■ WORK INSTRUCTION:
Each line of the records that follow must come back exactly, with pictures skipped.

■ DATASET EXCERPTS:
■ ■ ■ ■ ■
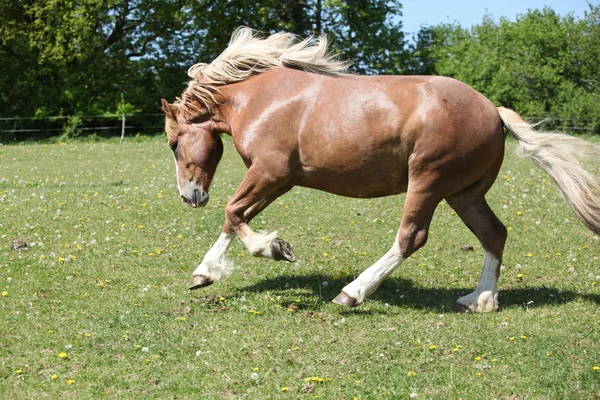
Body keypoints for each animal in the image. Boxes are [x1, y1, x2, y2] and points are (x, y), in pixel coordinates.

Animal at [161, 26, 600, 312]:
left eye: (173, 143)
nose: (189, 196)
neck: (260, 98)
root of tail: (492, 110)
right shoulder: (279, 181)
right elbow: (235, 218)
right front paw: (204, 274)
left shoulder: (270, 173)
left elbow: (234, 212)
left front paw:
■ ■ ■ ■ ■
■ RESULT OF THE EXERCISE:
Body keypoints for each animal in the image. Boxes are [x1, y1, x2, y2] and points are (x, y), in pixel coordinates.

Animal at [161, 26, 600, 312]:
left eye: (173, 143)
nose: (189, 196)
neck: (260, 98)
root of tail: (492, 110)
right shoulder: (279, 181)
right elbow: (235, 218)
right front paw: (204, 274)
left shoulder: (270, 173)
left elbow: (234, 212)
left front paw:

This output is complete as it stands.